Start of Exercise input

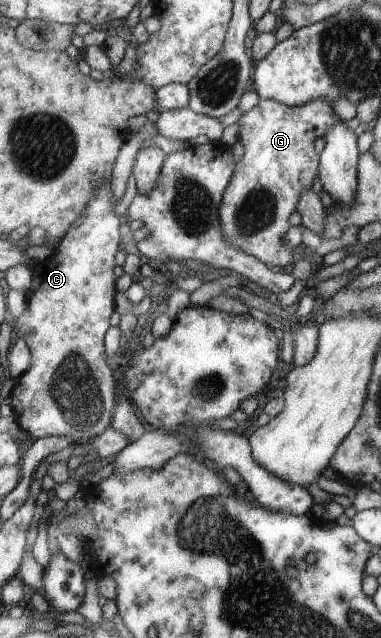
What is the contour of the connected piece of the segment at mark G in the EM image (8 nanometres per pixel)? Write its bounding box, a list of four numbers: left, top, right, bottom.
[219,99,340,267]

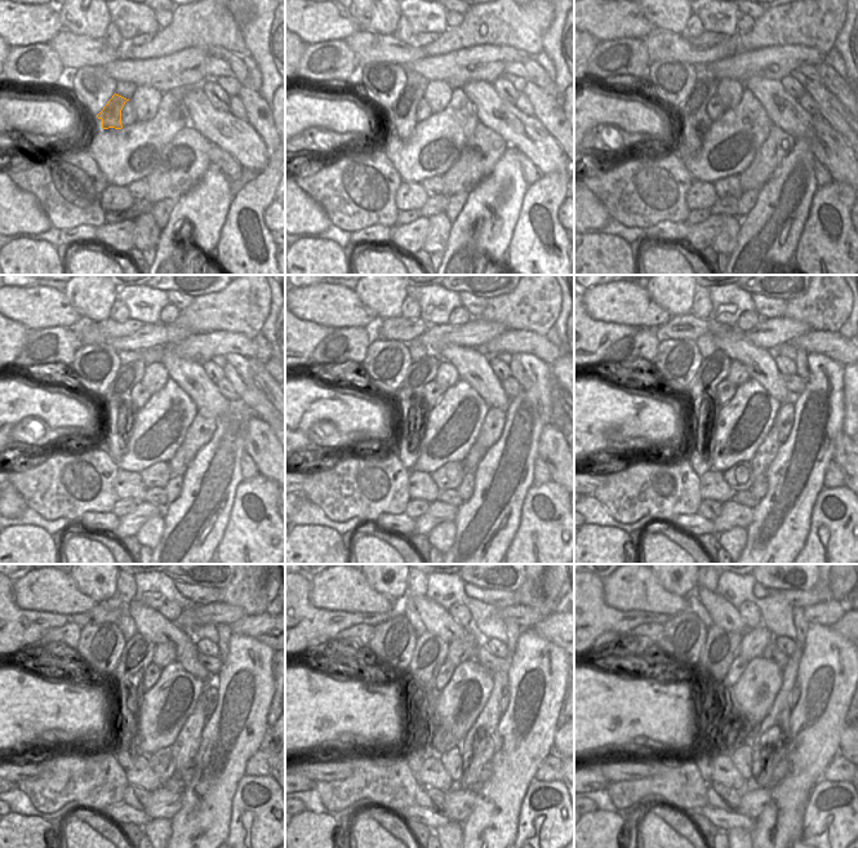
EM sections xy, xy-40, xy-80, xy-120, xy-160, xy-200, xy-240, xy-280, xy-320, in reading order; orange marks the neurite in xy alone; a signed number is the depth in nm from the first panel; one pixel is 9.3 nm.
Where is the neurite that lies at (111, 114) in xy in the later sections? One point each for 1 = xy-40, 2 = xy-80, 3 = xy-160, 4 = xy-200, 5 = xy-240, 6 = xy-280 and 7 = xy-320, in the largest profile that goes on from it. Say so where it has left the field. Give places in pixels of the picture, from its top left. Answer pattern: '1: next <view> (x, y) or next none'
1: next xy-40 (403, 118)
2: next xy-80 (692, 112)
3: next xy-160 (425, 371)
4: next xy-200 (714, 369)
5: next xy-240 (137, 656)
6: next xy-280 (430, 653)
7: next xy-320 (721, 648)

End of Exercise input
Start of Exercise input

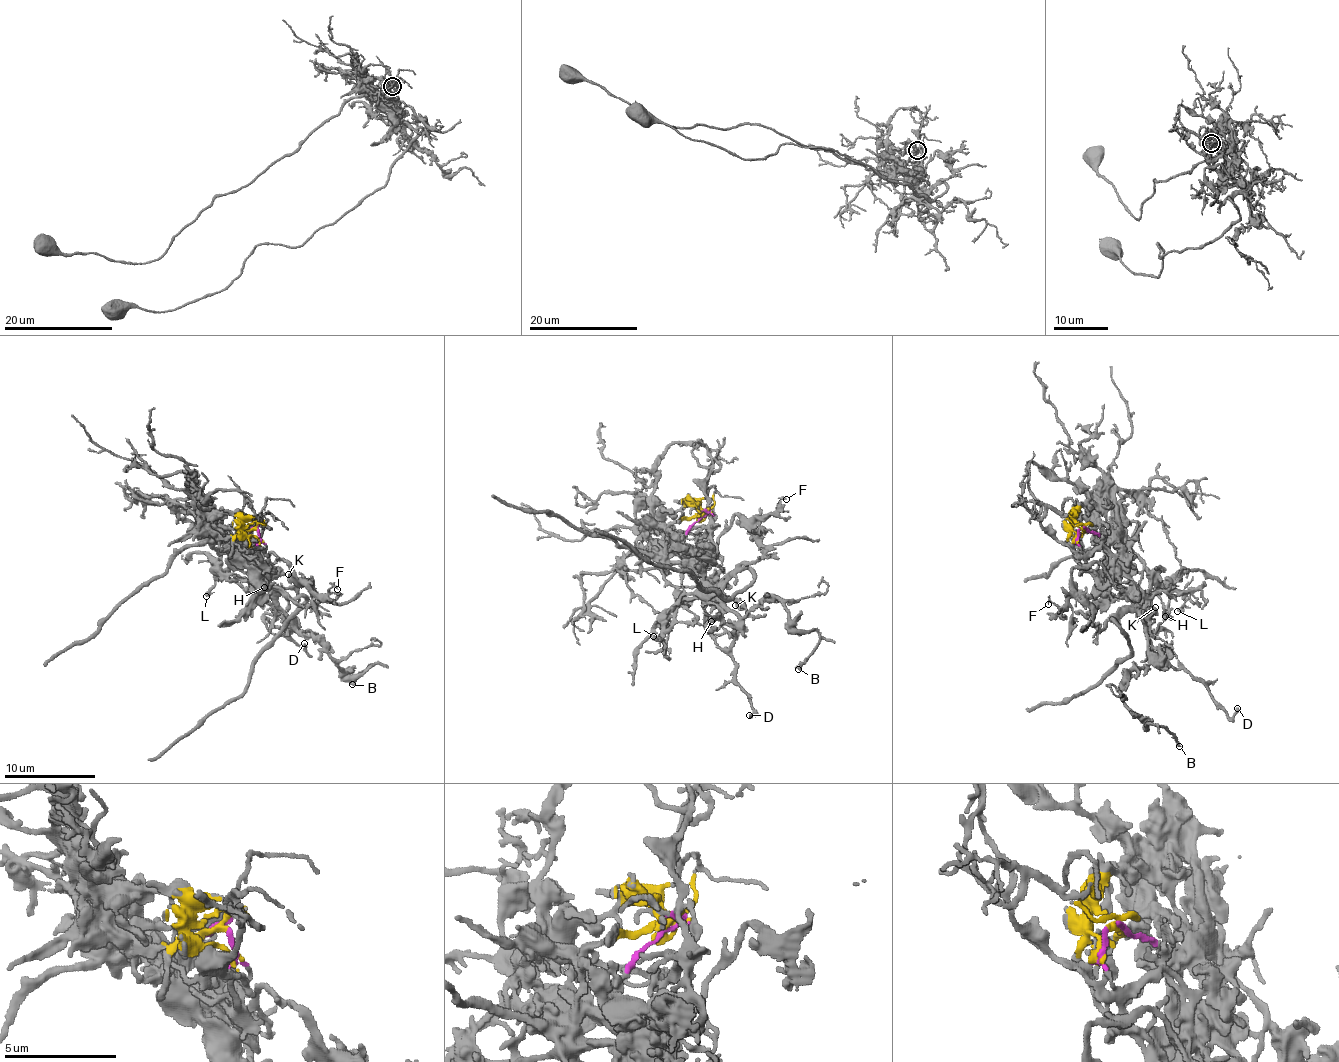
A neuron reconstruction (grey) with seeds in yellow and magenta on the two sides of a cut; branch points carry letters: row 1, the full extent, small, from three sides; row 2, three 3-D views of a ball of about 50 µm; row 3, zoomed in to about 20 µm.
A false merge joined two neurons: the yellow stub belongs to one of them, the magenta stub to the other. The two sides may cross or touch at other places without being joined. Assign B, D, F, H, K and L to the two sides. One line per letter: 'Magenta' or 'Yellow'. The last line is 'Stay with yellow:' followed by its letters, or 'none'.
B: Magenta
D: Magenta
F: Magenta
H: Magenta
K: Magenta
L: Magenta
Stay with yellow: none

End of Exercise input

◆ **Work item**: To complete this exercise, transcribe exactly the lines above from the one that holds "What is the" through the one that holds "pixel is 9.3 nm.". Pictures stay out.

◆ **Solved exercise**:
What is the contour of the connected piece of the segment at mark G in the EM image (8 nanometres per pixel)? Write its bounding box, a list of four numbers: left, top, right, bottom.
[219,99,340,267]

EM sections xy, xy-40, xy-80, xy-120, xy-160, xy-200, xy-240, xy-280, xy-320, in reading order; orange marks the neurite in xy alone; a signed number is the depth in nm from the first panel; one pixel is 9.3 nm.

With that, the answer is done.